## Brief
For the material below, return exactly the lines starting at the line containing "line: (812, 141)" and ending at the line containing "line: (648, 1258)", both ends included, and no others.

##### Records #####

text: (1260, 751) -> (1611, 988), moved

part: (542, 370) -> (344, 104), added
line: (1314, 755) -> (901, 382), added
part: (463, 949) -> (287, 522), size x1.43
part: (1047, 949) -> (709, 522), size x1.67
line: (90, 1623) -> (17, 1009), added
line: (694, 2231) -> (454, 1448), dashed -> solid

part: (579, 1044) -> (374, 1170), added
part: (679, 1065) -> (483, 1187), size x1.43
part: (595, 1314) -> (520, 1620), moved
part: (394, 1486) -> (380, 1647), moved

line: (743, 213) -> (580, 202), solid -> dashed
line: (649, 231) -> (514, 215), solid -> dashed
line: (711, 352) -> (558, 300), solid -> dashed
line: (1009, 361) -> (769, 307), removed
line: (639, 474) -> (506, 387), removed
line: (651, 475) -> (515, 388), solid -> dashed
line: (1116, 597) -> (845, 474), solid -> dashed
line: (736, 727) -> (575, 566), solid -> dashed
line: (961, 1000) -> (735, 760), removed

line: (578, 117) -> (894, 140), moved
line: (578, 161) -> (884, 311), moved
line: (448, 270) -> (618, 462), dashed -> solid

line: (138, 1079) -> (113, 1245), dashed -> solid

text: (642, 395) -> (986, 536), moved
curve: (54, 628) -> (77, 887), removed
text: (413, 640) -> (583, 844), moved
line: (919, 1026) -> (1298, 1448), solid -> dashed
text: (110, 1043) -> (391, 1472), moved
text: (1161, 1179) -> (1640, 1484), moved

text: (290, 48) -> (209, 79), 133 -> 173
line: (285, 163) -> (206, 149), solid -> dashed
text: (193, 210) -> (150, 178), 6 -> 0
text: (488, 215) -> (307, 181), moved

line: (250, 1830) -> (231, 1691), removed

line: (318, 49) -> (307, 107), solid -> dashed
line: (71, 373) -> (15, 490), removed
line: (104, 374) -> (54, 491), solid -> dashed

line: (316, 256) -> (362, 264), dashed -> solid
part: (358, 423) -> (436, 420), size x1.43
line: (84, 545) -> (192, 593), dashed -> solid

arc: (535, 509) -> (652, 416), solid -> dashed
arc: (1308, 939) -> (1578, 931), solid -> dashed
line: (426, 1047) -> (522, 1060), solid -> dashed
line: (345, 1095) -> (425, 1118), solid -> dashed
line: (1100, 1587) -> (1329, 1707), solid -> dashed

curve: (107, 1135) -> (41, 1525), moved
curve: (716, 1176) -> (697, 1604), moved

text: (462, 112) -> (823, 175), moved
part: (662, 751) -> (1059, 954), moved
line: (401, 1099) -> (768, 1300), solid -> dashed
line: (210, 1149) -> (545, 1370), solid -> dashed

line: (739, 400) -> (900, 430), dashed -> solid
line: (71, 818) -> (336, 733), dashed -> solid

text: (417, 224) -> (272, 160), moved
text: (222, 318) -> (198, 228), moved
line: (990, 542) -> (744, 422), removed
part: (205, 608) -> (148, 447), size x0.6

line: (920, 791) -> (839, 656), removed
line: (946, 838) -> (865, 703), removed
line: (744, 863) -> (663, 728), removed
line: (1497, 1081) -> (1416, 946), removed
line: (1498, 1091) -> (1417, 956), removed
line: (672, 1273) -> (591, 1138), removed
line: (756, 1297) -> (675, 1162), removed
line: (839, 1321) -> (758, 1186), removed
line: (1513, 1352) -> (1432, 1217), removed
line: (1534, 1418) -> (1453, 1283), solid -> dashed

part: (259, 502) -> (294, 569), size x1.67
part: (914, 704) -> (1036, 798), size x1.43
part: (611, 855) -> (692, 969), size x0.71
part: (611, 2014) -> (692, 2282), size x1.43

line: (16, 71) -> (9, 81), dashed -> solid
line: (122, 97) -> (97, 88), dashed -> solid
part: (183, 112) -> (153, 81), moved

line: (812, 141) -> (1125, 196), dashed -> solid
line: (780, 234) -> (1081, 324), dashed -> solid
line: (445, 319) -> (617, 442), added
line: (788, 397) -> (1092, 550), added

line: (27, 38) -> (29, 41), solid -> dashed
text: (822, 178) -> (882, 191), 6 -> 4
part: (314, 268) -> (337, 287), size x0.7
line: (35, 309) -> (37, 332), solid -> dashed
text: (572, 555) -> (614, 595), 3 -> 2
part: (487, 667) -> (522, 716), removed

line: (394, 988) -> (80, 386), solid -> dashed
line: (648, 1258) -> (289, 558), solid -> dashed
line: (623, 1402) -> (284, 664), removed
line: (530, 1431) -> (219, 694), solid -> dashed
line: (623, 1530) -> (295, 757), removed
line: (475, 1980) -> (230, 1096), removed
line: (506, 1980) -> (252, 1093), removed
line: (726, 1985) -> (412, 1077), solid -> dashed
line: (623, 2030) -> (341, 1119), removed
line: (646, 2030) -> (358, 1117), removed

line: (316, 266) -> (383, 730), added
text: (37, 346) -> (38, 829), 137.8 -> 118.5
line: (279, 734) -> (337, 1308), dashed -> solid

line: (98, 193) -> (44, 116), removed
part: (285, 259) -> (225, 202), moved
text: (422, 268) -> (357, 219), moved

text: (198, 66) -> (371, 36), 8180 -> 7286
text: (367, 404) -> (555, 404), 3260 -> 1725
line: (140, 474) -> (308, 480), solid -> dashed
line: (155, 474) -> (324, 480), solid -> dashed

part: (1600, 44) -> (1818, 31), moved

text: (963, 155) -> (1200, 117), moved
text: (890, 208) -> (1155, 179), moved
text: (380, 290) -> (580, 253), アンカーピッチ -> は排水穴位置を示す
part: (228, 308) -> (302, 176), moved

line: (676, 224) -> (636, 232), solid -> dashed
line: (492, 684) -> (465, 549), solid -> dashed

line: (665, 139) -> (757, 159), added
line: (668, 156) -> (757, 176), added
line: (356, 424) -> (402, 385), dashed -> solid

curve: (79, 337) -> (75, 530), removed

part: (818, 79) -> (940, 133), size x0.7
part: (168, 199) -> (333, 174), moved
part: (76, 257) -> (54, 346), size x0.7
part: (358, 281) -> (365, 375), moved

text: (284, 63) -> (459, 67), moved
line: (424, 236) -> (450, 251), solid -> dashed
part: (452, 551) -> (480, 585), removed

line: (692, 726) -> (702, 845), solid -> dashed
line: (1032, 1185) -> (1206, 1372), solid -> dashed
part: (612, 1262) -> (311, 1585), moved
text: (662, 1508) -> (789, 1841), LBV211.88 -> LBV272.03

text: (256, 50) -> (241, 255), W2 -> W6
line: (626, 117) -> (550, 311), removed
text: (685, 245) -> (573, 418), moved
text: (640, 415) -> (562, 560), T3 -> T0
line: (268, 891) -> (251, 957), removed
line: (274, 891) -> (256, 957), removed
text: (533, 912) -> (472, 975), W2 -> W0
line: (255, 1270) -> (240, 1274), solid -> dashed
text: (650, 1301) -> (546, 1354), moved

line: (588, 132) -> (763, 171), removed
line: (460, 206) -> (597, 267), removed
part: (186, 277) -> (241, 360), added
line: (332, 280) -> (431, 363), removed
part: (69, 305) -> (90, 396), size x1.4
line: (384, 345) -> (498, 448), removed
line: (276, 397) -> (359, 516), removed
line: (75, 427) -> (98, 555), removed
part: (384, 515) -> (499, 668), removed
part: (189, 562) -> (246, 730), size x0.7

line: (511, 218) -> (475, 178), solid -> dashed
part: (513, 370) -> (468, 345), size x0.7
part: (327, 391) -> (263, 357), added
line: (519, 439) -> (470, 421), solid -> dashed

#####

## Answer area
line: (812, 141) -> (1125, 196), dashed -> solid
line: (780, 234) -> (1081, 324), dashed -> solid
line: (445, 319) -> (617, 442), added
line: (788, 397) -> (1092, 550), added

line: (27, 38) -> (29, 41), solid -> dashed
text: (822, 178) -> (882, 191), 6 -> 4
part: (314, 268) -> (337, 287), size x0.7
line: (35, 309) -> (37, 332), solid -> dashed
text: (572, 555) -> (614, 595), 3 -> 2
part: (487, 667) -> (522, 716), removed

line: (394, 988) -> (80, 386), solid -> dashed
line: (648, 1258) -> (289, 558), solid -> dashed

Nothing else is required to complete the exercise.